--- Data for this task Enclosed Below ---
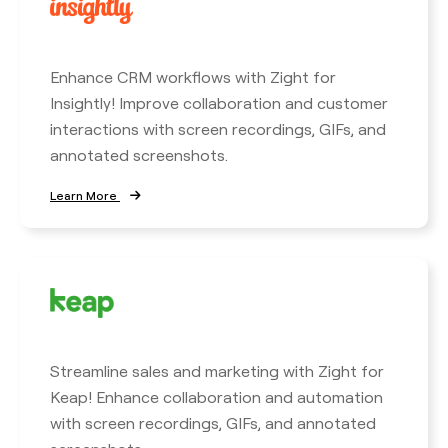
Enhance CRM workflows with Zight for
Insightly! Improve collaboration and customer
interactions with screen recordings, GIFs, and
annotated screenshots.
Learn More
Streamline sales and marketing with Zight for
Keap! Enhance collaboration and automation
with screen recordings, GIFs, and annotated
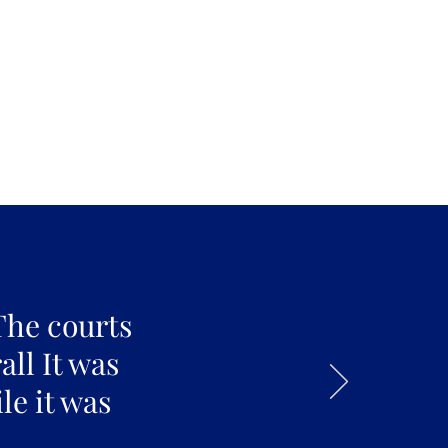
The courts
all It was
le it was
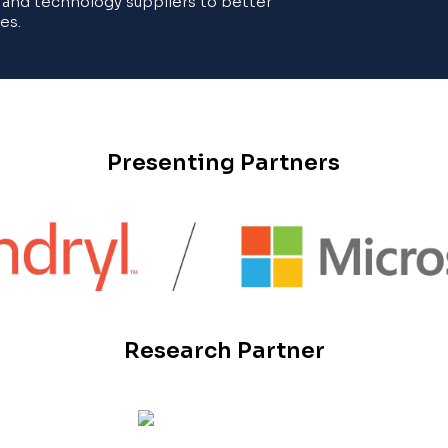
 and technology suppliers to better
es.
Presenting Partners
Research Partner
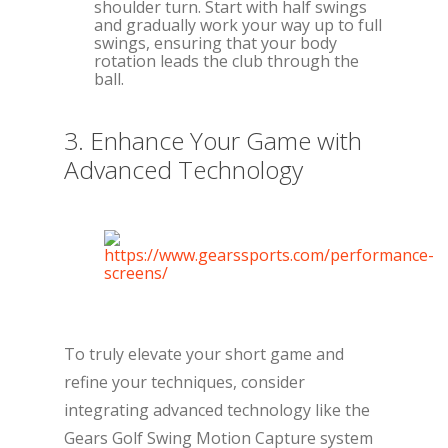
shoulder turn. Start with half swings
and gradually work your way up to full
swings, ensuring that your body
rotation leads the club through the
ball.
3. Enhance Your Game with
Advanced Technology
To truly elevate your short game and
refine your techniques, consider
integrating advanced technology like the
Gears Golf Swing Motion Capture system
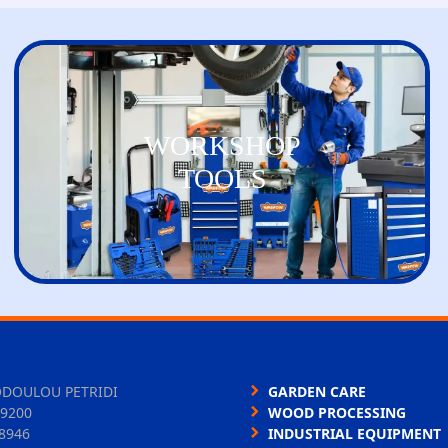
WORKSHOP
TOOLS
ODOULOU PETRIDI
GARDEN CARE
9200
WOOD PROCESSING
8946
INDUSTRIAL EQUIPMENT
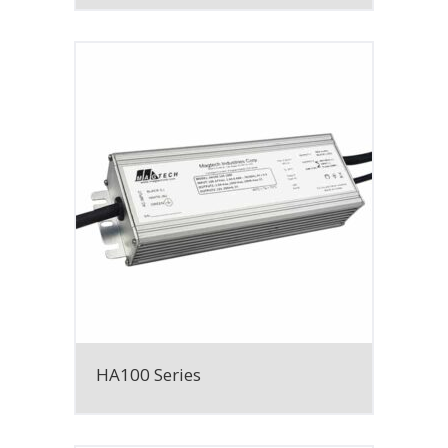
HA100 Series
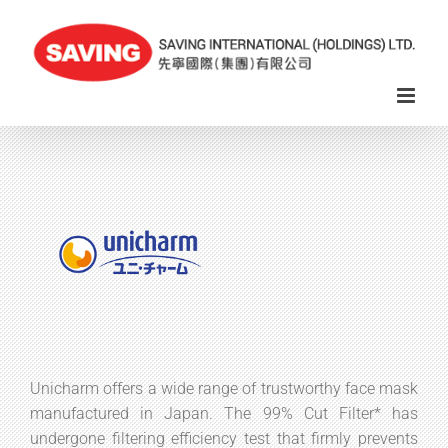
Skip
to
content
Unicharm offers a wide range of trustworthy face mask
manufactured in Japan. The 99% Cut Filter* has
undergone filtering efficiency test that firmly prevents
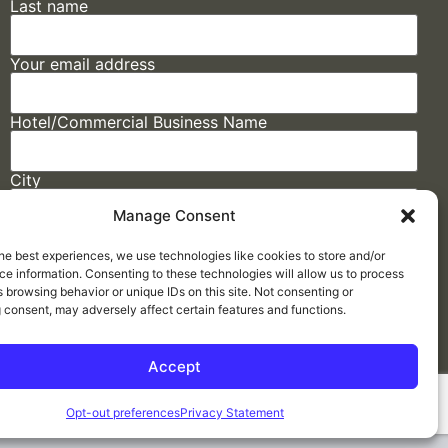
Last name
Your email address
Hotel/Commercial Business Name
City
Manage Consent
State
he best experiences, we use technologies like cookies to store and/or
e information. Consenting to these technologies will allow us to process
 browsing behavior or unique IDs on this site. Not consenting or
 consent, may adversely affect certain features and functions.
Accept
Made by
ELLIPSIS MARKETING
Opt-out preferences
Privacy Statement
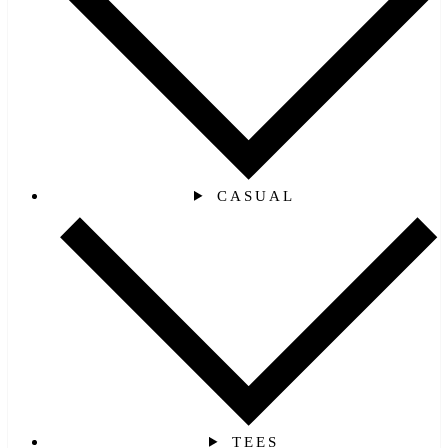
CASUAL
TEES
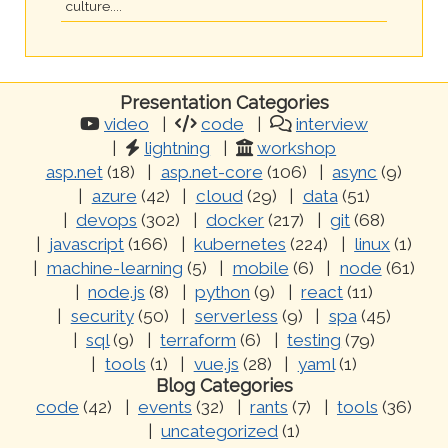
culture....
Presentation Categories
video
code
interview
lightning
workshop
asp.net
(18)
asp.net-core
(106)
async
(9)
azure
(42)
cloud
(29)
data
(51)
devops
(302)
docker
(217)
git
(68)
javascript
(166)
kubernetes
(224)
linux
(1)
machine-learning
(5)
mobile
(6)
node
(61)
node.js
(8)
python
(9)
react
(11)
security
(50)
serverless
(9)
spa
(45)
sql
(9)
terraform
(6)
testing
(79)
tools
(1)
vue.js
(28)
yaml
(1)
Blog Categories
code
(42)
events
(32)
rants
(7)
tools
(36)
uncategorized
(1)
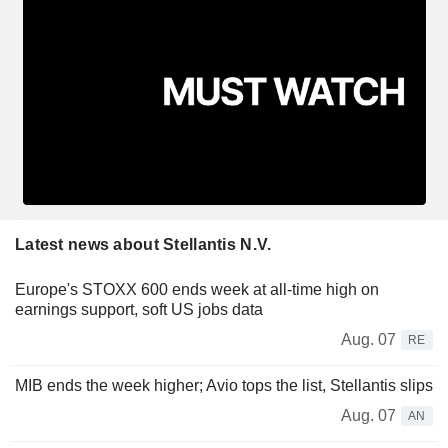
Latest news about Stellantis N.V.
Europe's STOXX 600 ends week at all-time high on
earnings support, soft US jobs data
Aug. 07
RE
MIB ends the week higher; Avio tops the list, Stellantis slips
Aug. 07
AN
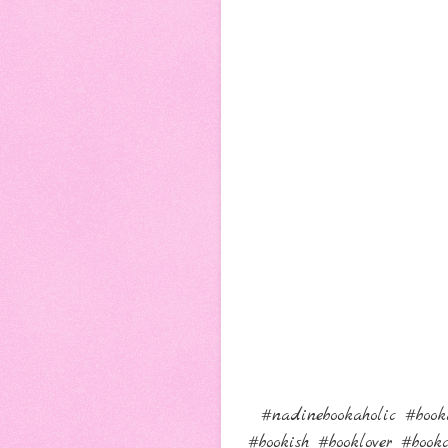
#nadinebookaholic #book
#bookish #booklover #boo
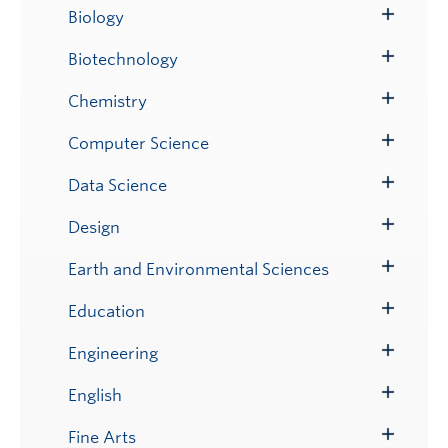
Submenu
Biology
Toggle
Submenu
Biotechnology
Toggle
Submenu
Chemistry
Toggle
Submenu
Computer Science
Toggle
Submenu
Data Science
Toggle
Submenu
Design
Toggle
Submenu
Earth and Environmental Sciences
Toggle
Submenu
Education
Toggle
Submenu
Engineering
Toggle
Submenu
English
Toggle
Submenu
Fine Arts
Toggle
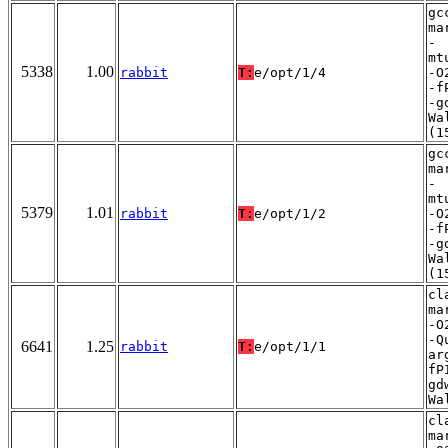
gc
ma
-
mt
5338
1.00
rabbit
T:
e/opt/1/4
-O
-f
-g
Wa
(1
gc
ma
-
mt
5379
1.01
rabbit
T:
e/opt/1/2
-O
-f
-g
Wa
(1
cl
ma
-O
-Q
6641
1.25
rabbit
T:
e/opt/1/1
ar
fP
gd
Wa
cl
ma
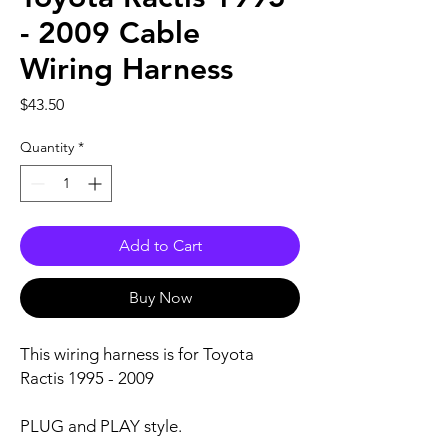
- 2009 Cable
Wiring Harness
Price
$43.50
Quantity
*
Add to Cart
Buy Now
This wiring harness is for Toyota
Ractis 1995 - 2009
PLUG and PLAY style.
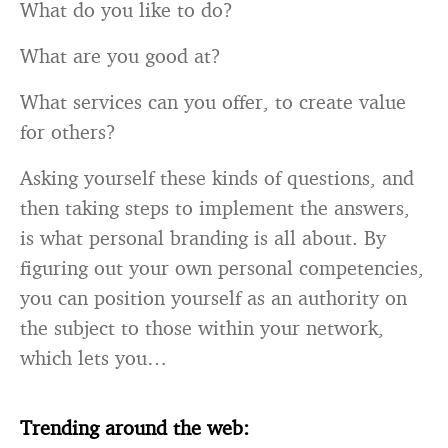
What do you like to do?
What are you good at?
What services can you offer, to create value
for others?
Asking yourself these kinds of questions, and
then taking steps to implement the answers,
is what personal branding is all about. By
figuring out your own personal competencies,
you can position yourself as an authority on
the subject to those within your network,
which lets you…
Trending around the web:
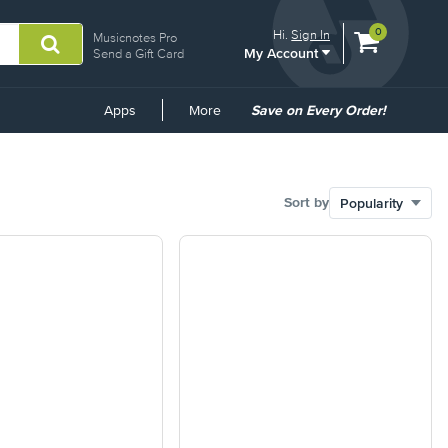
View
items.
0
Hi.
Sign In
Musicnotes Pro
My Account
shopping
Send a Gift Card
cart
containing
Common
Apps
More
Save on Every Order!
Links
Sort by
--- End of Enclosed Data for this task ---
-- Task item --
Pictures aside, return exactly the lines from the data above, starting at the line that has "shoulder turn. Start with half swings" and ending at the line that has "he best experiences, we", both included.

-- Task output --
shoulder turn. Start with half swings
and gradually work your way up to full
swings, ensuring that your body
rotation leads the club through the
ball.
3. Enhance Your Game with
Advanced Technology
To truly elevate your short game and
refine your techniques, consider
integrating advanced technology like the
Gears Golf Swing Motion Capture system
WORKSHOP
TOOLS
ODOULOU PETRIDI
GARDEN CARE
9200
WOOD PROCESSING
8946
INDUSTRIAL EQUIPMENT
HA100 Series
Skip
to
content
Unicharm offers a wide range of trustworthy face mask
manufactured in Japan. The 99% Cut Filter* has
undergone filtering efficiency test that firmly prevents
Last name
Your email address
Hotel/Commercial Business Name
City
Manage Consent
State
he best experiences, we use technologies like cookies to store and/or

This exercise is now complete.